Re: Developing a Suite of CGI applications
by Solo (Deacon) on Sep 15, 2002 at 23:44 UTC
    Check out http://www.screen-scraper.com. It's Java, it's not done, I couldn't find the download, but it's author is developing it under GNU GPL, it looks like the generalized version of what you want, and at the very least, you might be able to share experience. (There are screenshots, so the author's got something of a working app.)

    And say, this largish application wouldn't be SAP R/3 would it?

    --
    May the Source be with you.

    You said you wanted to be around when I made a mistake; well, this could be it, sweetheart.

      I just looked at it. Looks like it would have to go a long way to be what I need.

      This is not primarily a screen scraper, but rather, scraping screens to get information (following next page links if necessary), then taking that information and issuing Post or Get Forms based on it. I need to perform audits on every page, making sure the application structure hasn't changed in some subtle way, and I want to be able to integrate confirmation dialogues.

      I do the equivalent of all of that, today, with command-line scripts.

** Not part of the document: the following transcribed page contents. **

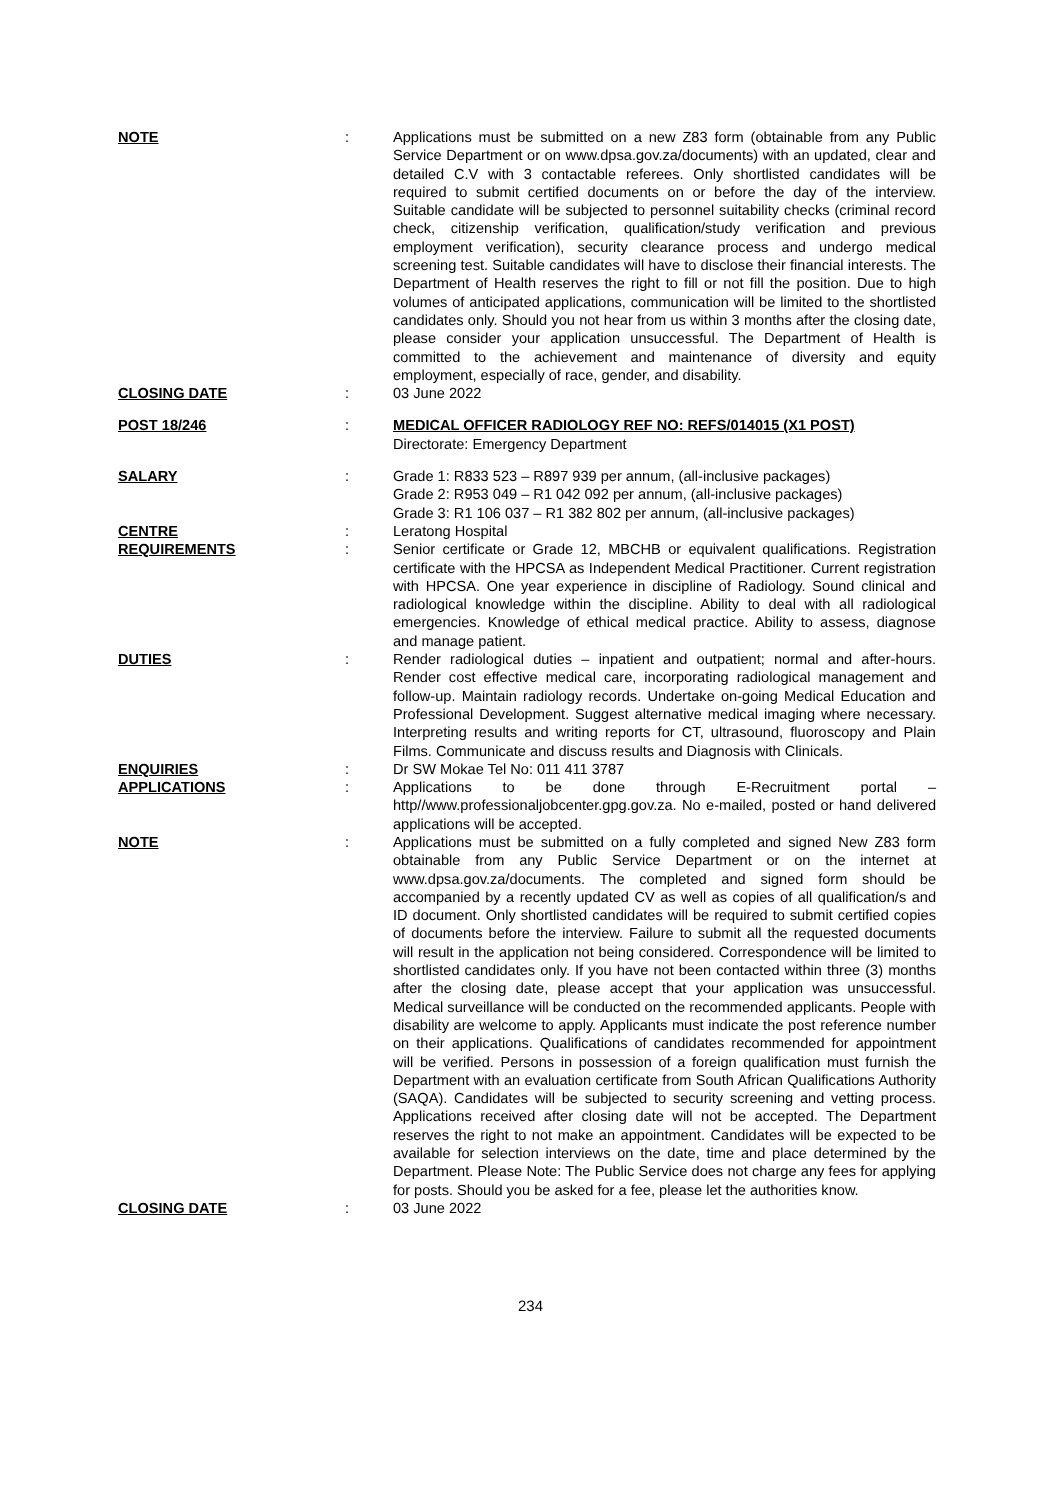| NOTE | : | Applications must be submitted on a new Z83 form (obtainable from any Public Service Department or on www.dpsa.gov.za/documents) with an updated, clear and detailed C.V with 3 contactable referees. Only shortlisted candidates will be required to submit certified documents on or before the day of the interview. Suitable candidate will be subjected to personnel suitability checks (criminal record check, citizenship verification, qualification/study verification and previous employment verification), security clearance process and undergo medical screening test. Suitable candidates will have to disclose their financial interests. The Department of Health reserves the right to fill or not fill the position. Due to high volumes of anticipated applications, communication will be limited to the shortlisted candidates only. Should you not hear from us within 3 months after the closing date, please consider your application unsuccessful. The Department of Health is committed to the achievement and maintenance of diversity and equity employment, especially of race, gender, and disability. |
| CLOSING DATE | : | 03 June 2022 |
| POST 18/246 | : | MEDICAL OFFICER RADIOLOGY REF NO: REFS/014015 (X1 POST) Directorate: Emergency Department |
| SALARY | : | Grade 1: R833 523 – R897 939 per annum, (all-inclusive packages) Grade 2: R953 049 – R1 042 092 per annum, (all-inclusive packages) Grade 3: R1 106 037 – R1 382 802 per annum, (all-inclusive packages) |
| CENTRE | : | Leratong Hospital |
| REQUIREMENTS | : | Senior certificate or Grade 12, MBCHB or equivalent qualifications. Registration certificate with the HPCSA as Independent Medical Practitioner. Current registration with HPCSA. One year experience in discipline of Radiology. Sound clinical and radiological knowledge within the discipline. Ability to deal with all radiological emergencies. Knowledge of ethical medical practice. Ability to assess, diagnose and manage patient. |
| DUTIES | : | Render radiological duties – inpatient and outpatient; normal and after-hours. Render cost effective medical care, incorporating radiological management and follow-up. Maintain radiology records. Undertake on-going Medical Education and Professional Development. Suggest alternative medical imaging where necessary. Interpreting results and writing reports for CT, ultrasound, fluoroscopy and Plain Films. Communicate and discuss results and Diagnosis with Clinicals. |
| ENQUIRIES | : | Dr SW Mokae Tel No: 011 411 3787 |
| APPLICATIONS | : | Applications to be done through E-Recruitment portal – http//www.professionaljobcenter.gpg.gov.za. No e-mailed, posted or hand delivered applications will be accepted. |
| NOTE | : | Applications must be submitted on a fully completed and signed New Z83 form obtainable from any Public Service Department or on the internet at www.dpsa.gov.za/documents. The completed and signed form should be accompanied by a recently updated CV as well as copies of all qualification/s and ID document. Only shortlisted candidates will be required to submit certified copies of documents before the interview. Failure to submit all the requested documents will result in the application not being considered. Correspondence will be limited to shortlisted candidates only. If you have not been contacted within three (3) months after the closing date, please accept that your application was unsuccessful. Medical surveillance will be conducted on the recommended applicants. People with disability are welcome to apply. Applicants must indicate the post reference number on their applications. Qualifications of candidates recommended for appointment will be verified. Persons in possession of a foreign qualification must furnish the Department with an evaluation certificate from South African Qualifications Authority (SAQA). Candidates will be subjected to security screening and vetting process. Applications received after closing date will not be accepted. The Department reserves the right to not make an appointment. Candidates will be expected to be available for selection interviews on the date, time and place determined by the Department. Please Note: The Public Service does not charge any fees for applying for posts. Should you be asked for a fee, please let the authorities know. |
| CLOSING DATE | : | 03 June 2022 |
234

The most complex one is about 300 lines long and that includes a bunch of cut-and-paste subroutines that I could modularize. All I need to do is wed this kind of thing to CGI applications, an area that Perl shines in, and I'm there.

      Why should I take this detour into the interminable infrastrucure monster that is Java development, when Perl makes this stuff so easy?

        And say, this largish application wouldn't be SAP R/3 would it?

      No. I wouldn't call SAP R/3 largish, I'd call it humongous.